═════ Data for analysis ═════

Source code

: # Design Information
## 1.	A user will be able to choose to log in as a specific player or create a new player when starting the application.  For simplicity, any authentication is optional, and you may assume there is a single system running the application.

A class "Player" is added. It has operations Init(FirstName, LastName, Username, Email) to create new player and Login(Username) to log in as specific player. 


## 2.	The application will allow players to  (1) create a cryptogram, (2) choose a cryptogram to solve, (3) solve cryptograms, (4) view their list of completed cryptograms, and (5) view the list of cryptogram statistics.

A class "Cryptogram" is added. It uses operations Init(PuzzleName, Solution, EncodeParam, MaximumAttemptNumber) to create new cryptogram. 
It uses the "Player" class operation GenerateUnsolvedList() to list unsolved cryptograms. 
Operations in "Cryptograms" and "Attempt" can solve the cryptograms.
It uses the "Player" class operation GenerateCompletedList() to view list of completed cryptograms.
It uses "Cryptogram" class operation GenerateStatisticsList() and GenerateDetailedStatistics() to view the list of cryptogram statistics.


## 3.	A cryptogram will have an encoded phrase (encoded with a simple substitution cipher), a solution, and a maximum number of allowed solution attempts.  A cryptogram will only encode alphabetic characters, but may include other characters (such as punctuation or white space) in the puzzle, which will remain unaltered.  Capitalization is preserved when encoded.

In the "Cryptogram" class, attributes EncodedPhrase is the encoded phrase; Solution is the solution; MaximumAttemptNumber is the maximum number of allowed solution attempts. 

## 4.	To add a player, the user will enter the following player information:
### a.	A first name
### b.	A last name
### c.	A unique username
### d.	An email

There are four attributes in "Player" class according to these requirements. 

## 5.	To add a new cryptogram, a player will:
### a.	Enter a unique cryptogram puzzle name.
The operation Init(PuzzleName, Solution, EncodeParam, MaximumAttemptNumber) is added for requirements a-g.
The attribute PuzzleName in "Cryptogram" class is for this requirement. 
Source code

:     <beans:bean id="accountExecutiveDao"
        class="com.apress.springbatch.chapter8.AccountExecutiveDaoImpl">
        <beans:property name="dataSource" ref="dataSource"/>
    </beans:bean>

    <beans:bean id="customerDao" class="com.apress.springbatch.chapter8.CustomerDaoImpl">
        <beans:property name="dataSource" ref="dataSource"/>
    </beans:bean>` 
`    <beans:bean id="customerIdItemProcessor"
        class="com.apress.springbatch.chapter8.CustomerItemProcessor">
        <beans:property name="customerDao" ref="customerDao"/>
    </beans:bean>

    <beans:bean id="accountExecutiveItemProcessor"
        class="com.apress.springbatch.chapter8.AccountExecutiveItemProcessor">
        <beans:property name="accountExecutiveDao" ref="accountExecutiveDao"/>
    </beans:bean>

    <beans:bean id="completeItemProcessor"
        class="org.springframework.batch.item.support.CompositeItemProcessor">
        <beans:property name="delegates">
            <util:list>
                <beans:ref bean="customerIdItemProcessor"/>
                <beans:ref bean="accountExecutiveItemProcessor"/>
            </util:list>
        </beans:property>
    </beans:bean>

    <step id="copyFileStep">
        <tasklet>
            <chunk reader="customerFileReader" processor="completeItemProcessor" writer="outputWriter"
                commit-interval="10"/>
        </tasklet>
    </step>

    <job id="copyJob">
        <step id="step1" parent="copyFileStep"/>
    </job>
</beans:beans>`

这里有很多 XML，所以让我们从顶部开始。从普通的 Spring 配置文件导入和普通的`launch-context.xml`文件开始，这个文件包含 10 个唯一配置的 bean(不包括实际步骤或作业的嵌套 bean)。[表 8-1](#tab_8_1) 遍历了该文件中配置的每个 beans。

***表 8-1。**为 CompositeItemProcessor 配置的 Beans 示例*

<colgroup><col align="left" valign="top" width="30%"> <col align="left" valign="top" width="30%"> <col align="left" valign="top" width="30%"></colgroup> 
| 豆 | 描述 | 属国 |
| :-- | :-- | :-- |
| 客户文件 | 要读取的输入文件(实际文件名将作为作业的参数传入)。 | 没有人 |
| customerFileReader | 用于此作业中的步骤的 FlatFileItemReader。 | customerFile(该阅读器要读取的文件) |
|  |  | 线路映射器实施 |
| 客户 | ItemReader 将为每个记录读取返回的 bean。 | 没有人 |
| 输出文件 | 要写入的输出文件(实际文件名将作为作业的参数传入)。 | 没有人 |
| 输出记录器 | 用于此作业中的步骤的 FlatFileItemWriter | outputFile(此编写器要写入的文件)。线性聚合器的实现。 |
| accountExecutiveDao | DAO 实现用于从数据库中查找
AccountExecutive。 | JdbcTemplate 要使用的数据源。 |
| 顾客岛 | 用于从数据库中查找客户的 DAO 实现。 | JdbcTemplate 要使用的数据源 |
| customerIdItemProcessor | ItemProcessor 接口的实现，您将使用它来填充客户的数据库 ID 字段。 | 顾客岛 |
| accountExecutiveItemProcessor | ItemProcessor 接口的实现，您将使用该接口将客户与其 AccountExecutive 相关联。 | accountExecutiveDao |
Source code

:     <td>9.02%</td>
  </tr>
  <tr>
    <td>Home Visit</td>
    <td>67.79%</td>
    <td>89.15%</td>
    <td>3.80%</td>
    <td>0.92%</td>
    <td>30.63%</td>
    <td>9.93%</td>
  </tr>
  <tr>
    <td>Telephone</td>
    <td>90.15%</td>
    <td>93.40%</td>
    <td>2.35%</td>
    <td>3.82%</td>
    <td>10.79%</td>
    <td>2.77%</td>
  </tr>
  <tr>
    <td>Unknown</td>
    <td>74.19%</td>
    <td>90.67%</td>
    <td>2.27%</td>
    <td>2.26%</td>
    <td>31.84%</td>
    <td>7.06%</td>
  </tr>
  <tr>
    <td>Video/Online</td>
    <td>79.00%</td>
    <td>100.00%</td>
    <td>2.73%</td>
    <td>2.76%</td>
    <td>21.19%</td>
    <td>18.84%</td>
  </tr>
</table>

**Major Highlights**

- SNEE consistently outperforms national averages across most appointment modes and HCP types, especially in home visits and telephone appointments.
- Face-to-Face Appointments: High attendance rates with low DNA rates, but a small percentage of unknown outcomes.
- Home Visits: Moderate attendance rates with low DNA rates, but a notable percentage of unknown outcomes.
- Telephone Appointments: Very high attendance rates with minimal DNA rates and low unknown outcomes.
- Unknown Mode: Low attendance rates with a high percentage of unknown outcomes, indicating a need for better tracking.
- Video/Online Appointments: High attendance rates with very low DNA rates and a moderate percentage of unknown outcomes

═════

Task prompt: In the entries above, the lines between the one holding "of completed cryptograms." and the one holding "to view the list of cryptogram statistics.", inclusive, are to be printed exactly as written, and those alone.

The completed task:
It uses the "Player" class operation GenerateCompletedList() to view list of completed cryptograms.
It uses "Cryptogram" class operation GenerateStatisticsList() and GenerateDetailedStatistics() to view the list of cryptogram statistics.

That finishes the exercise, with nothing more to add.